The crowd does not move. Maybe they sense my helplessness?

I feel a sting of hope in my chest. Maybe they’ll refuse to attack another kid, like we have some kind of unspoken understanding and they want me to live out the life they never had the chance to experience.

And then Red flings back her head and roars.

They move, as one, toward me. This is no young people’s alliance. They want my brains.

Finding my strength, I crank the bed with all my might, lifting one end and forcibly dragging the thing on its wheels toward the wall and my only hope of escape. Red is reaching for me. I duck down, then leap onto the bed, making a grab for the plastic chair, planting it hopefully on the end of the bed, and jumping up onto it. The Undead kiddies pour toward me, hands out, and in my haste I slip and fall back down on the
bed again. The bent and broken fingers find me, clawing, trying to rip flesh from bone — but I’m lucky because they only find my fleece, and before they can reach more I’ve rolled off the bed to the other side in a reckless tumble.

There’s no time to languish on the floor. Tempting as it is to scuttle under the bed, I know that won’t trick them for more than a couple of seconds. They’re kids, too, and they know my moves; they probably hid under the bed from the monsters who bit them.

I try to spring up, but I’m wrapped in something — some kind of twine holding my arms to my body. I pull on it and there’s a clatter. It’s my IV line, still attached to a bag hanging off a metal pole. But now the bag has spilled out onto the floor, mixed with the Pee Lake, and soaked my legs. The pole lies next to me. I don’t even need to think about it; I grab the weapon, scramble to my feet, and leap onto the bed.

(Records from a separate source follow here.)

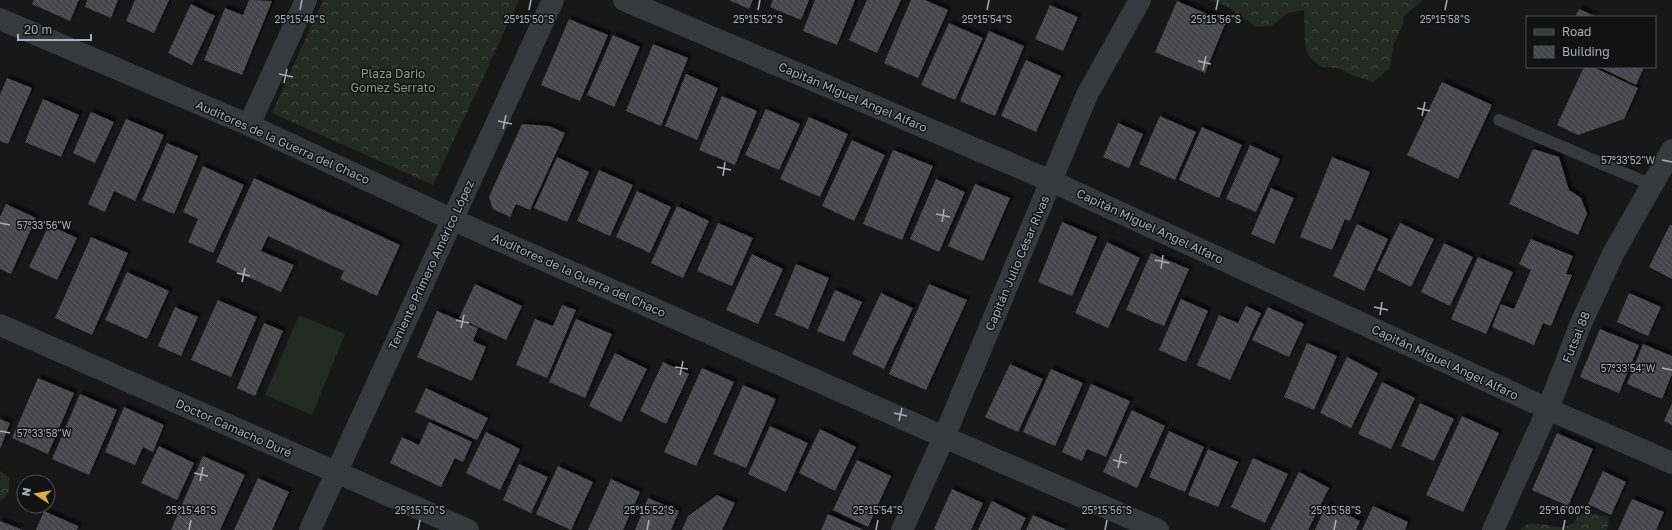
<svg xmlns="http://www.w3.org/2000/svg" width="1672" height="530" viewBox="0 0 1672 530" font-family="'Golos Text',sans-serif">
<defs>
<pattern id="forest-crowns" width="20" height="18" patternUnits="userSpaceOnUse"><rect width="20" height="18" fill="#232a24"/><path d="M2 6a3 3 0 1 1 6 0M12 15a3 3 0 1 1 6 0" fill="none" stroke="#404642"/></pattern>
<pattern id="building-back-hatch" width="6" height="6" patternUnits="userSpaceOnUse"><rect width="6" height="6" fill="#46474b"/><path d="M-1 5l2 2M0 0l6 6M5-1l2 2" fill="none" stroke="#5e5f63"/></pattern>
<filter id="shadow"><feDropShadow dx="3.5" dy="-3.5" stdDeviation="1" flood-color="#0009"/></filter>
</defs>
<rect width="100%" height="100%" fill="#171718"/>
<g fill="url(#forest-crowns)">
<polygon points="323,0 519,0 433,185 272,113"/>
<polygon points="1209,0 1423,0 1404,16 1402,26 1393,46 1390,68 1373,82 1354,76 1338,68 1322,67 1311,59 1305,46 1304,10 1288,13 1271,26 1257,27 1226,6"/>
<path d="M 0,471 L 9,478 C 10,488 9,496 0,501 Z"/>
<path d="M 1590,513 L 1609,517 L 1607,530 L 1520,530 C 1529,518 1548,527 1561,527 C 1565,527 1570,525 1574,523 L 1579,514 Z"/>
</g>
<polygon fill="#232a24" points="299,315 345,334 312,415 265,395"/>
<g fill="url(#building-back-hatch)" filter="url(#shadow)">
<polygon points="34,0 79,0 70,21 32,4"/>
<polygon points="87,0 118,0 111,18 85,7"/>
<polygon points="135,0 169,0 154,33 126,21"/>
<polygon points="249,0 272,1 242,75 204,60 225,8 243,15"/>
<polygon points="729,0 753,0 749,9"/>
<polygon points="773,0 809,0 801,20 770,7"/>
<polygon points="815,0 855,0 837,45 803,31"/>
<polygon points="867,0 901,0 877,53 849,40"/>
<polygon points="911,0 925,0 948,10 918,78 884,63"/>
<polygon points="1177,1 1226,22 1205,73 1155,52"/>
<polygon points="191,4 215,16 192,65 168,53"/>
<polygon points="1050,5 1078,17 1063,51 1035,39"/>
<polygon points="1579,9 1597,17 1575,17"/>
<polygon points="569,19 608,35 580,101 541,85"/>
<polygon points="949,23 983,38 955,100 921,85"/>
<polygon points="989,31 1024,46 995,116 960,101"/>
<polygon points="613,35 640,47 614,107 587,95"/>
<polygon points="653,44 688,58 661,126 626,111"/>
<polygon points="1026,60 1061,76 1036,132 1001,116"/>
<polygon points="1584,67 1593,67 1638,88 1624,119 1578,135 1557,125"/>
<polygon points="1599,67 1644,67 1636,85"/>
<polygon points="686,74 718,88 697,140 665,126"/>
<polygon points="7,78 32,88 8,144 0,141 0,95"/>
<polygon points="1442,82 1492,105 1458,179 1407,155"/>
<polygon points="722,96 757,111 735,165 699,150"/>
<polygon points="43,99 79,115 61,157 25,142"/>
<polygon points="766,109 800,124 779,170 745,155"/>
<polygon points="91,112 114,122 95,163 73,153"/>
<polygon points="1160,116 1196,132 1175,180 1139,164"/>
<polygon points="809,117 848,134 820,197 780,179"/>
<polygon points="126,119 164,135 135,201 114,191 105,212 88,204"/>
<polygon points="1118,123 1143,134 1129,168 1103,157"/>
<polygon points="522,124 549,126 565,133 530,210 516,204 510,217 493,209 489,197"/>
<polygon points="1202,127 1242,145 1219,198 1179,180"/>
<polygon points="852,140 885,155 854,221 822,206"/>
<polygon points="167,143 198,156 174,214 142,200"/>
<polygon points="1250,145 1280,159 1256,212 1226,199"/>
<polygon points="1533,149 1559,157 1569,190 1581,198 1587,214 1578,235 1509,204"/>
<polygon points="893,150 933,166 902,240 863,224"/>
<polygon points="557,157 589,172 567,222 534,208"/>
<polygon points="1332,157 1370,172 1350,221 1345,219 1332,250 1300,237"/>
<polygon points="203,166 244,185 213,253 188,242 198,219 183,212"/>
<polygon points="599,170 633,185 610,236 577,221"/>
<polygon points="254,178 400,245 377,296 340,279 344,271 268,236 261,251 294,265 281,292 216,262"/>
<polygon points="936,179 965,192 939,252 910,239"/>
<polygon points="975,184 1010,198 983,261 948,246"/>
<polygon points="1271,188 1294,198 1274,244 1251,234"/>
<polygon points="637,191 671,207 650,253 616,237"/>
<polygon points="6,204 36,218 11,274 0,269 0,217"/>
<polygon points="677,206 709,221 683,278 651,263"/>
<polygon points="1062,222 1097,237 1072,296 1038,282"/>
<polygon points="718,223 753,238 732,286 697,271"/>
<polygon points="1400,223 1434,239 1411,287 1377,270"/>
<polygon points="1357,224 1388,239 1364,291 1333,276"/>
<polygon points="49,225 77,238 57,280 29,267"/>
<polygon points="1670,225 1672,225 1672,279 1649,267"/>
<polygon points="91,237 128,253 92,335 55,318"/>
<polygon points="1531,239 1573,256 1566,274 1572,275 1551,326 1543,323 1534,345 1492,327 1501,304 1514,309 1531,270 1519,264"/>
<polygon points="1107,242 1140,258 1108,328 1075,313"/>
<polygon points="1444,243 1473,257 1450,306 1421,292"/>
<polygon points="1151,253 1189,269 1164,326 1126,310"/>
<polygon points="752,254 783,269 758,324 726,310"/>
<polygon points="1478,257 1513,272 1486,334 1451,319"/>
<polygon points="796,264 829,278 808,329 775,315"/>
<polygon points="127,272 169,291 147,339 105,320"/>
<polygon points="475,284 522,306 506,340 459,318"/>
<polygon points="929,284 967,300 926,390 889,374"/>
<polygon points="835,290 862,302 844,342 817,331"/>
<polygon points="881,293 913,308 884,369 852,354"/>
<polygon points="1629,293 1661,307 1648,336 1617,322"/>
<polygon points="1181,299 1208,311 1186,362 1159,350"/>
<polygon points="218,300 257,317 231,377 191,360"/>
<polygon points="562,305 576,310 547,378 516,365 535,319 553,326"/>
<polygon points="1246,306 1261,313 1230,380 1197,365 1219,315 1238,323"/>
<polygon points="175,307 198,317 181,356 158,346"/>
<polygon points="1268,307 1304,324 1289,357 1252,340"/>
<polygon points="437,311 478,328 473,341 486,347 472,381 417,357"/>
<polygon points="576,319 612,334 585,398 549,382"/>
<polygon points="264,323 283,331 255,396 237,388"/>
<polygon points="1600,329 1639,345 1619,393 1580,377"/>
<polygon points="1307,343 1337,356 1314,410 1284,397"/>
<polygon points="1643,344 1672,356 1672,374 1662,399 1627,384"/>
<polygon points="615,353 647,369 621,422 589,406"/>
<polygon points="1347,357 1378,373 1351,428 1320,413"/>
<polygon points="663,362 689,374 666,424 640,411"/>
<polygon points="1010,364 1043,379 1018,432 985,417"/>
<polygon points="702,368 734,382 696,466 664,452"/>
<polygon points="1051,369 1083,383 1055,446 1023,432"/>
<polygon points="38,378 74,393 48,454 12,438"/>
<polygon points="1382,382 1415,398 1391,449 1358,434"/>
<polygon points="1091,384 1130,401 1106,457 1087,449 1082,461 1062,452"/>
<polygon points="743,385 776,399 746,468 713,454"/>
<polygon points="426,388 488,418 477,440 415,412"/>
<polygon points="80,394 117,410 89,475 52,459"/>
<polygon points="1420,403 1454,419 1434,461 1401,446"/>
<polygon points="1672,403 1672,425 1664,421"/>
<polygon points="124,407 164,425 153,452 143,447 135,465 105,452"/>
<polygon points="1132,410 1165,426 1137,488 1103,472"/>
<polygon points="1462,416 1499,433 1463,512 1426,495"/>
<polygon points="0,419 10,423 0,449"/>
<polygon points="429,422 472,442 463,462 455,458 441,487 390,463 402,437 419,445"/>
<polygon points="770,426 808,443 786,492 748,474"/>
<polygon points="820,429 856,447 835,491 799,473"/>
<polygon points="1169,431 1204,447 1185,492 1149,477"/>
<polygon points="486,432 520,449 500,490 466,473"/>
<polygon points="1557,433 1593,449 1568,506 1532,490"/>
<polygon points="159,446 194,463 177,500 141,483"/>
<polygon points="1208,449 1238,462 1218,507 1188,495"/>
<polygon points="203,456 245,475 220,530 171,530"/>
<polygon points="1253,458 1288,474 1265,523 1231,507"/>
<polygon points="857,460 891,476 868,527 833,510"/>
<polygon points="519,464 548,477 531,513 503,500"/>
<polygon points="558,466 593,482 571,530 536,514"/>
<polygon points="1603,471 1626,482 1611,515 1588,504"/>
<polygon points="1299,472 1329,488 1308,530 1270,530"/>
<polygon points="258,478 289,492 272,530 234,530"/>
<polygon points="611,479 640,492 623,530 588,530"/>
<polygon points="952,489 983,503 971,530 937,530 934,529"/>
<polygon points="717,495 735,503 722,530 682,530 688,516"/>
<polygon points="648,498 679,511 671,530 635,530"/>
<polygon points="1632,499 1664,512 1656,530 1618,530"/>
<polygon points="992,501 1026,518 1020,530 978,530"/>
<polygon points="1326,505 1360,521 1356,530 1315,530"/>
<polygon points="1373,506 1408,522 1405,530 1362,530"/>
<polygon points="44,511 78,526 77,530 36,530"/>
<polygon points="828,514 864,530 821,530"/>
<polygon points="1033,515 1067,530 1026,530"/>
<polygon points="0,522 0,521 23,530 0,530"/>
</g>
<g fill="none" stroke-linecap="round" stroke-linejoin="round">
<polyline stroke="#38393d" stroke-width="12" points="1499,120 1652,185"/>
<g stroke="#38393d" stroke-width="22">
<polyline points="624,0 1051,181 1548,409 1672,463"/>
<polyline points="0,19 249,125 451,219 944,437 1158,530"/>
<polyline points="249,125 306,0"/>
<polyline points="0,325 468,530"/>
<polyline points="310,530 553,0"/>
<polyline points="902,530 944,437 1087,95 1140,0"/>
<polyline points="1493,530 1548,409 1581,323 1613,254 1672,150"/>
</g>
</g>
<path fill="none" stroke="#abaeb7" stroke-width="1.5" d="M 300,10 L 302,0M 529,10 L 531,0M 758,10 L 760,0M 987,10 L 989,0M 1216,10 L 1218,0M 1445,10 L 1447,0M 1198,61 L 1211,64M 1203,70 L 1206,56M 279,74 L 293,77M 284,83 L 287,69M 1417,108 L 1430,111M 1422,116 L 1425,102M 498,121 L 512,124M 503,129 L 506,115M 1662,160 L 1672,162M 717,167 L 731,170M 723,176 L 725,162M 936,214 L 950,217M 942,222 L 944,209M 0,223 L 10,225M 1155,260 L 1169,263M 1161,269 L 1163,255M 237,273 L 250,276M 242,282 L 245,268M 1374,307 L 1388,310M 1380,315 L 1382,302M 456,320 L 469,323M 461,328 L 464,315M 675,367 L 688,369M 1662,368 L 1672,370M 680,375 L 683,361M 894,413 L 907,416M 899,421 L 902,408M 0,431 L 10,433M 1113,460 L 1127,463M 1118,468 L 1121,454M 194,473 L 208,476M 200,481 L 203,467M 189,530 L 191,520M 418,530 L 420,520M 647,530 L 649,520M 876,530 L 878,520M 1105,530 L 1107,520M 1334,530 L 1336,520M 1563,530 L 1565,520"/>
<g text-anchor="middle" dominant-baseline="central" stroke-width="3" stroke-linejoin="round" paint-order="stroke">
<g font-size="12" fill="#849f86" stroke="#121213">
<text x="393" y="73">Plaza Dario<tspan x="393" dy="14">Gomez Serrato</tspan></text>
</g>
<g font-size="12" fill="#abaeb7" stroke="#121213">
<text transform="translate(853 97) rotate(23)">Capitán Miguel Angel Alfaro</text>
<text transform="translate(283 142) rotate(24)">Auditores de la Guerra del Chaco</text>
<text transform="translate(1150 226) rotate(25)">Capitán Miguel Angel Alfaro</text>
<text transform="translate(1017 263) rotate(-67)">Capitán Julio César Rivas</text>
<text transform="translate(431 265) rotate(-65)">Teniente Primero Américo López</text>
<text transform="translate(579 275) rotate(24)">Auditores de la Guerra del Chaco</text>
<text transform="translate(1576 337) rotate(-68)">Futsal 88</text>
<text transform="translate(1445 362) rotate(25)">Capitán Miguel Angel Alfaro</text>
<text transform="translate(234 428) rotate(24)">Doctor Camacho Duré</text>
</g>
</g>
<g font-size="10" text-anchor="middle" fill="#abaeb7" stroke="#121213" stroke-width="3" stroke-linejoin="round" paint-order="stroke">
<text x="300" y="23">25°15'48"S</text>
<text x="529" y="23">25°15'50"S</text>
<text x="758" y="23">25°15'52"S</text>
<text x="987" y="23">25°15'54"S</text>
<text x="1216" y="23">25°15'56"S</text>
<text x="1445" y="23">25°15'58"S</text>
<text x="1628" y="164">57°33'52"W</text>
<text x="44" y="229">57°33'56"W</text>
<text x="1628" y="372">57°33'54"W</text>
<text x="44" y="437">57°33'58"W</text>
<text x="191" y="514">25°15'48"S</text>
<text x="420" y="514">25°15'50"S</text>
<text x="649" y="514">25°15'52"S</text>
<text x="878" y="514">25°15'54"S</text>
<text x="1107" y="514">25°15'56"S</text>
<text x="1336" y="514">25°15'58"S</text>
<text x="1565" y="514">25°16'00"S</text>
</g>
<rect x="1526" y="16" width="130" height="52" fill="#121213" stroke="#4f5055"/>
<rect x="1534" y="29" width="20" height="6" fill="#38393d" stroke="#4f5055"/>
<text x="1562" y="36" font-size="12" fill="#abaeb7">Road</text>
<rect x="1534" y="46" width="20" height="12" fill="url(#building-back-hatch)" stroke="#4f5055"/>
<text x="1562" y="56" font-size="12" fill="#abaeb7">Building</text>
<g transform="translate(36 494) rotate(282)"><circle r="19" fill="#121213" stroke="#4f5055"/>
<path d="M0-3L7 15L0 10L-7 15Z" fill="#dbad4d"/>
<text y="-6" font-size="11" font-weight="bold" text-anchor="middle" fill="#abaeb7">N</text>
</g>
<path d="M18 34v6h73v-6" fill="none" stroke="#abaeb7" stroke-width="2"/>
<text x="24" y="34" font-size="12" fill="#abaeb7" stroke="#121213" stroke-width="3" paint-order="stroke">20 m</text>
</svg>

Swinging the pole round my head, I let out a guttural yell as I clash a couple of kids. The first victim falls over, and my pole continues to a second. The head splits, an overripe pumpkin spraying foul-smelling gunk over its neighbors. I dodge the spatter and then I’m swinging again. The top part of the pole that held the bag has come off, and now the end is sharp and pointy.
Good. We like sharp and pointy
. I shove it at the boy with the pigeon stump; it’s not a direct hit, but as balance is not his thing, he’s pushed back and falls over.

So it’s three down, four or five or six to go.

They pause for a second; maybe they’re not used to this. They’re kids, after all. It must be quite an effective turn playing cute little doe-eyed monsters. Their victims probably don’t fight back until it’s too damn late.